Nottingham Evening Post journalist David Lowe is to retire after 41 years reporting for the city’s newspapers.
Since joining the newly-merged Evening News and Evening Post in 1963, David, who retires on Friday – his 60th birthday – has had numerous jobs in the newsroom, including cub reporter, news and sports reporter, health correspondent and feature writer.
David has seen many changes to the way the job is done, and has covered some of the region’s biggest stories, including the Kegworth air crash and a fire at Nottingham Forest’s football ground.
He told HoldtheFrontPage: “Looking back it has been a real privilege. I’ve met some interesting people and it has been a good job to be in.
“I remember in the early days of the newsroom (when the Evening News and Evening Post had just merged) there was hardly enough seats for all the journalists to sit down.”

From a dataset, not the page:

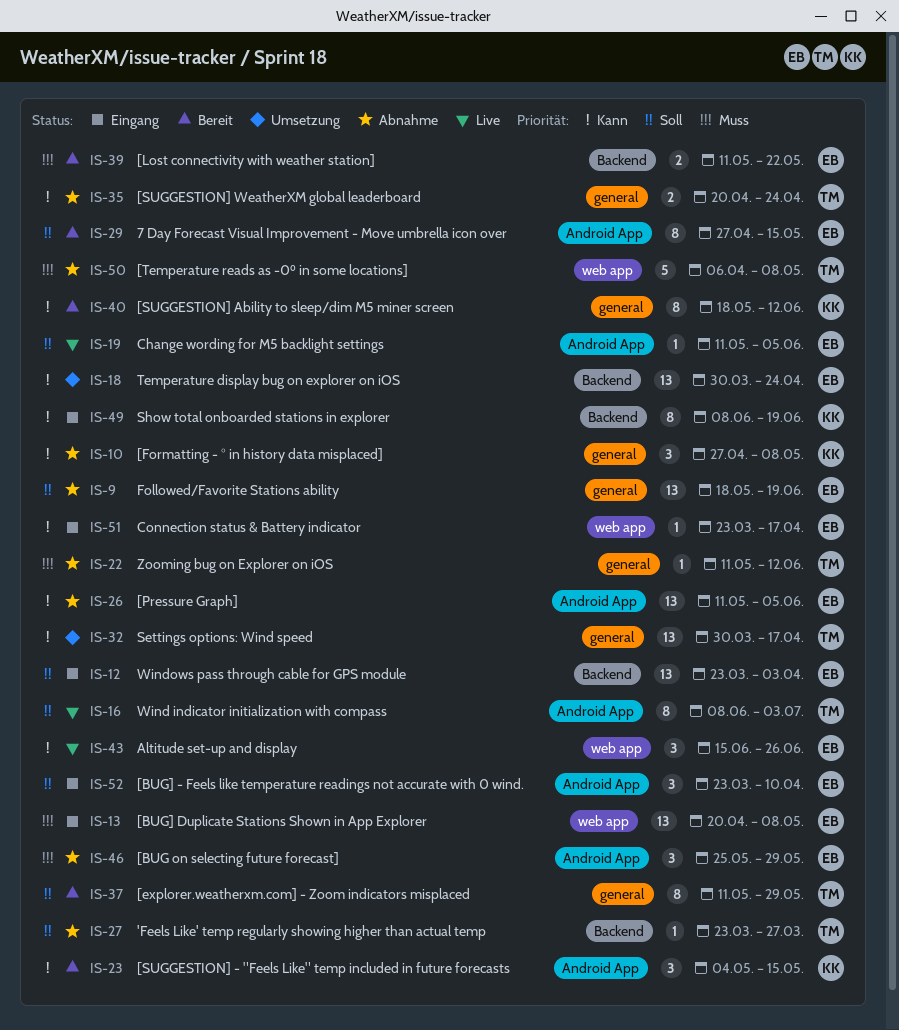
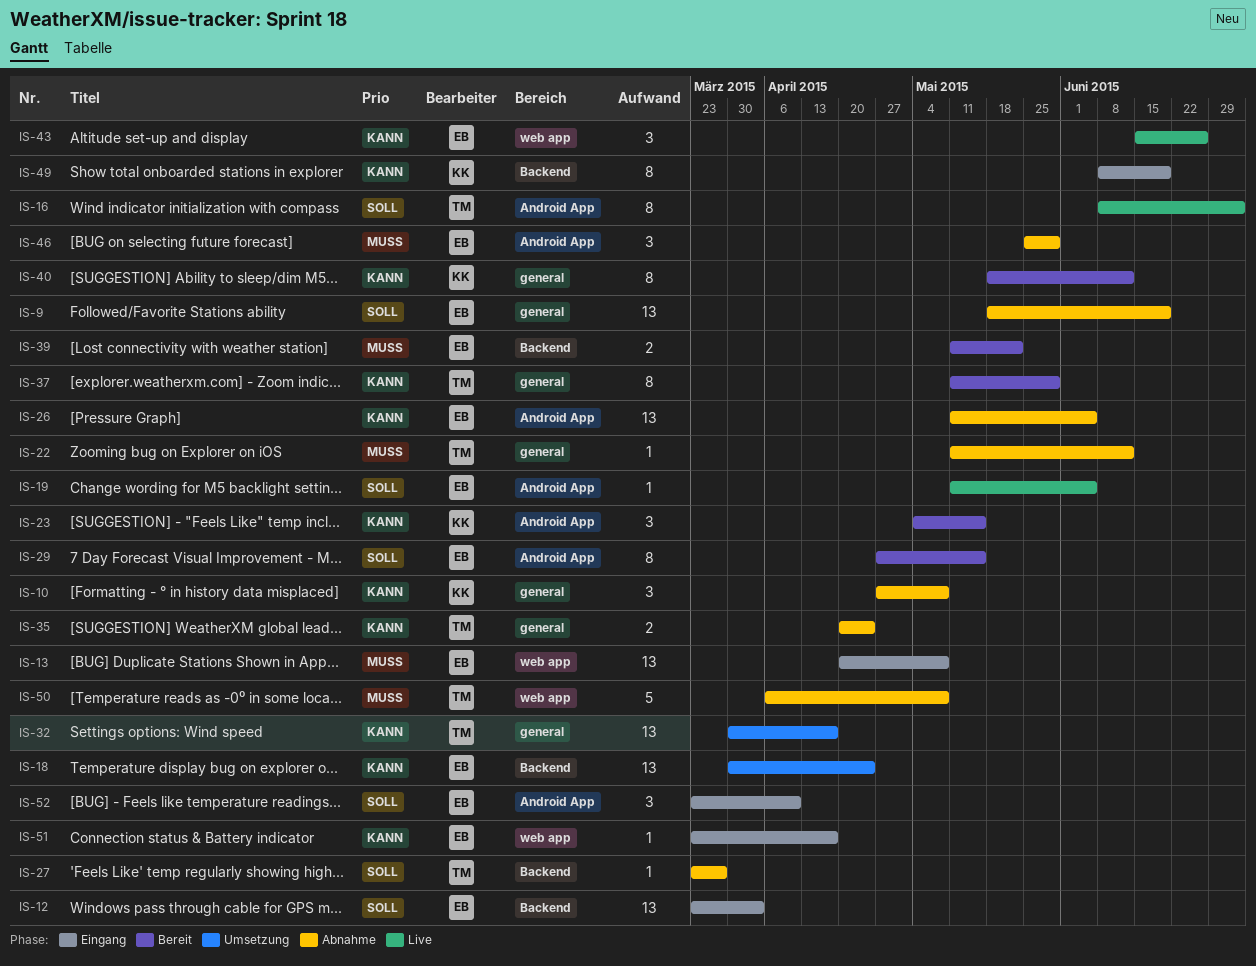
IS-37, priority: Soll -> Kann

In the late 1960s, David combined news and sports reporting and covered Nottingham Forest and Derby County in the era of Brian Clough.

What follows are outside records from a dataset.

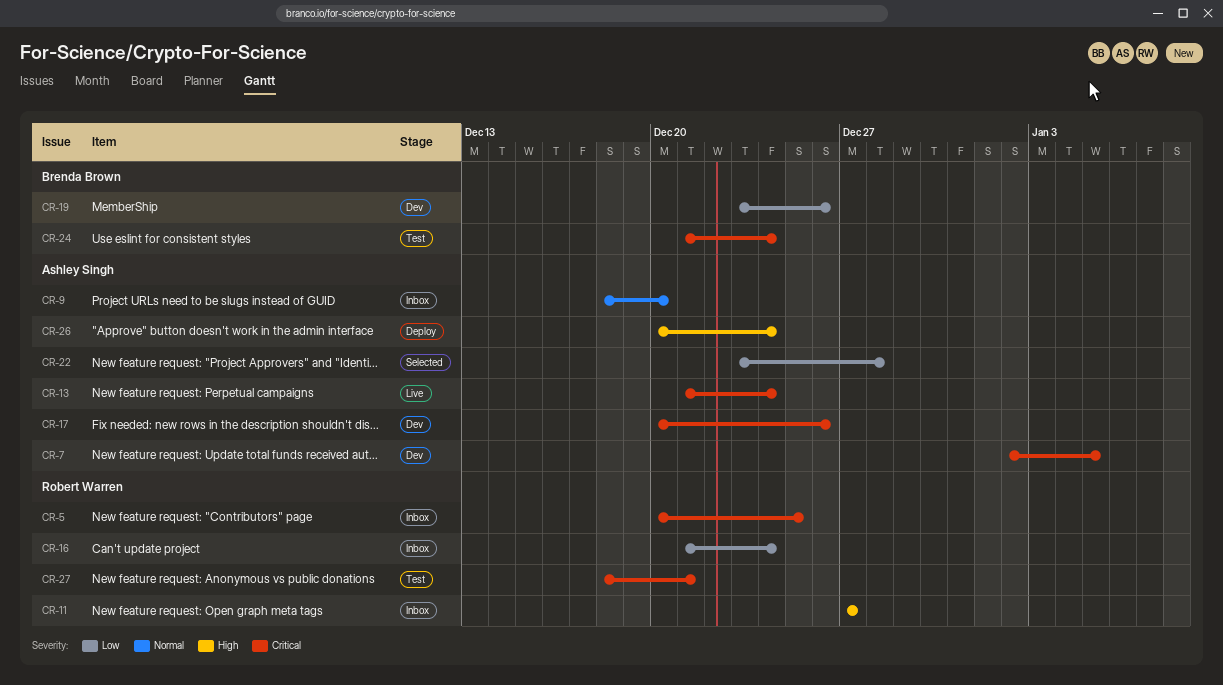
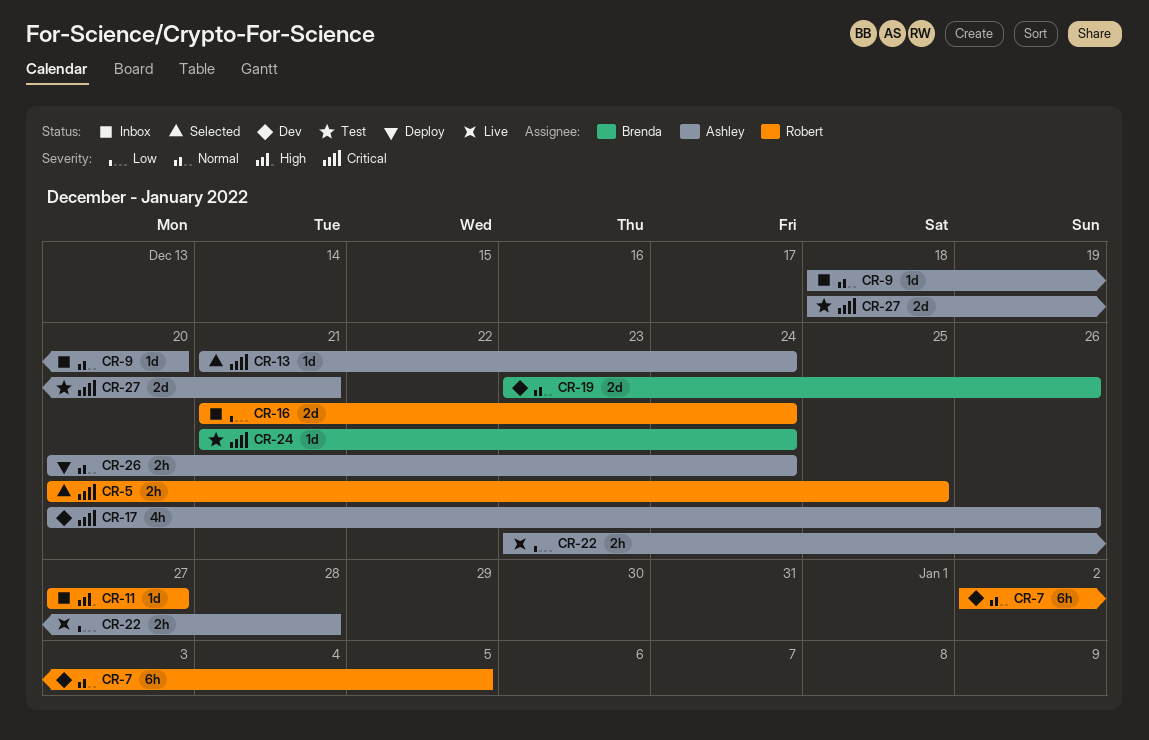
CR-5, status: Inbox -> Selected
CR-7, owner: Ashley Singh -> Robert Warren
CR-7, priority: Critical -> Normal
CR-13, status: Live -> Selected
CR-19, priority: Low -> Normal
CR-22, status: Selected -> Live
CR-26, priority: High -> Normal
CR-27, owner: Robert Warren -> Ashley Singh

In those days local reporters were allowed to travel on the team coach, giving him and the then Derby Evening Telegraph sports editor George Edwards (later editor of the South Wales Evening Post) the sort of access to the team that would be almost unheard of today.
David said: “They were exciting times to be around. In terms of tabloids Cloughie led the back page at least three days a week. He was the big voice of football.”
He added: “At that time you didn’t have a phone in the press box, you had a runner. You would have to write out your report long-hand and then the runner took it to a phone box. It’s amazing to think back now that we have laptops!”
It was during this period that David also covered a fire at the Nottingham Forest football ground, when flames spread through the main stand as the team played Leeds United.
He and another reporter could smell smoke, but he continued to report on the match until fans started to move on to the pitch.
He said: “I only abandoned my post once smoke started to come up my trouser leg.
“The emergency services did a great job. There were 30,000 people there but no one was injured.”
Another memorable story which David covered was the Kegworth air crash on the M1 just outside Nottingham which killed 47 people in 1989.
At the time he was health correspondent at the Evening Post and covered the scenes at the city’s Queen’s Medical Centre where 79 survivors were treated.
As well as working on the Evening Post, David also spent time on its sister morning paper, the now-defunct Guardian Journal, and spent two years away from newspapers from 1979 to 1981, working for a local charity.
In the mid-1990s he helped set up the Neighbourhood News section, and is currently involved with Bygones.
David said: “I am a Nottingham man and I have always been fortunate that I’ve worked on a newspaper of sufficient size to offer a different challenge every three to five years.
“Just when you think a job is burning out something new has come along which is a different ball game and spurs you on again.”